(TASK TO COMPLETE) All lines holding the string "your" should be copied from the data below.

(DATASET EXTRACT)

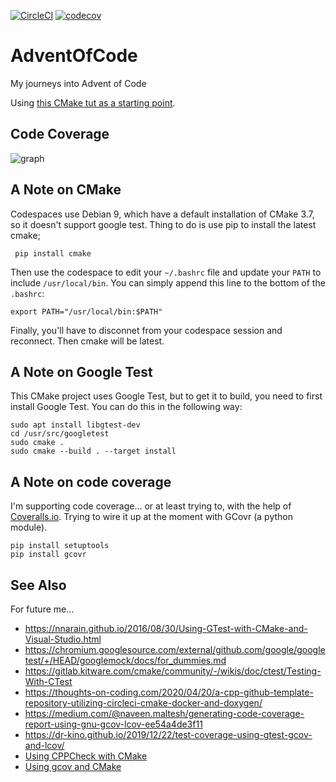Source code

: [![CircleCI](https://img.shields.io/circleci/build/gh/mrcaron/AdventOfCode)](https://circleci.com/gh/mrcaron/AdventOfCode)
[![codecov](https://codecov.io/gh/mrcaron/AdventOfCode/branch/main/graph/badge.svg?token=V00SXCZM13)](https://codecov.io/gh/mrcaron/AdventOfCode)

# AdventOfCode
My journeys into Advent of Code

Using [this CMake tut as a starting point](https://riptutorial.com/cmake). 

## Code Coverage

![graph](https://codecov.io/gh/mrcaron/AdventOfCode/commit/b0ef09570a13f2959f242e28ac345af0caa8d98d/graphs/sunburst.svg)

## A Note on CMake
Codespaces use Debian 9, which have a default installation of CMake 3.7, so it doesn't support google test. Thing to do is use pip to install the latest cmake; 

     pip install cmake

Then use the codespace to edit your `~/.bashrc` file and update your `PATH` to include `/usr/local/bin`. You can simply append this line to the bottom of the `.bashrc`:

    export PATH="/usr/local/bin:$PATH"

Finally, you'll have to disconnet from your codespace session and reconnect. Then cmake will be latest.

## A Note on Google Test

This CMake project uses Google Test, but to get it to build, you need to first install Google Test. You can do this in the following way:

    sudo apt install libgtest-dev
    cd /usr/src/googletest
    sudo cmake .
    sudo cmake --build . --target install

## A Note on code coverage

I'm supporting code coverage... or at least trying to, with the help of [Coveralls.io](https://coveralls.io). Trying to wire it up at the moment with GCovr (a python module).

    pip install setuptools
    pip install gcovr
    
## See Also

For future me...

* https://nnarain.github.io/2016/08/30/Using-GTest-with-CMake-and-Visual-Studio.html
* https://chromium.googlesource.com/external/github.com/google/googletest/+/HEAD/googlemock/docs/for_dummies.md
* https://gitlab.kitware.com/cmake/community/-/wikis/doc/ctest/Testing-With-CTest
* https://thoughts-on-coding.com/2020/04/20/a-cpp-github-template-repository-utilizing-circleci-cmake-docker-and-doxygen/
* https://medium.com/@naveen.maltesh/generating-code-coverage-report-using-gnu-gcov-lcov-ee54a4de3f11 
* https://dr-kino.github.io/2019/12/22/test-coverage-using-gtest-gcov-and-lcov/
* [Using CPPCheck with CMake](https://stackoverflow.com/a/48630368/2836)
* [Using gcov and CMake](https://stackoverflow.com/questions/13116488/detailed-guide-on-using-gcov-with-cmake-cdash/16536401#16536401)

(WRITTEN RESPONSE)
Then use the codespace to edit your `~/.bashrc` file and update your `PATH` to include `/usr/local/bin`. You can simply append this line to the bottom of the `.bashrc`:
Finally, you'll have to disconnet from your codespace session and reconnect. Then cmake will be latest.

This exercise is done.